▶ AIM OF THE EXERCISE
Copy the lines of the material below word for word, from the line with "What is the range" to the line with "Reading left to", including both of those lines.

▶ EXTRACTED INFORMATION

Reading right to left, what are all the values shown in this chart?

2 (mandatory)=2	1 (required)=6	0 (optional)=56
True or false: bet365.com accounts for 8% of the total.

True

---

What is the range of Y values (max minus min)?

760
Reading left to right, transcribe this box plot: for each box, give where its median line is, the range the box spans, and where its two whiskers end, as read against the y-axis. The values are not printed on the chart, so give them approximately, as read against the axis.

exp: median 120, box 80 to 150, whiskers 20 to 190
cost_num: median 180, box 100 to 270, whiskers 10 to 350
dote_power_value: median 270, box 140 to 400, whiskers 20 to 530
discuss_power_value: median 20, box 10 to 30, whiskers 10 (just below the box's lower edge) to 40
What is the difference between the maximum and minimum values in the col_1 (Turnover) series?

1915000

▶ WRITTEN ANSWER
What is the range of Y values (max minus min)?

760
Reading left to right, transcribe this box plot: for each box, give where its median line is, the range the box spans, and where its two whiskers end, as read against the y-axis. The values are not printed on the chart, so give them approximately, as read against the axis.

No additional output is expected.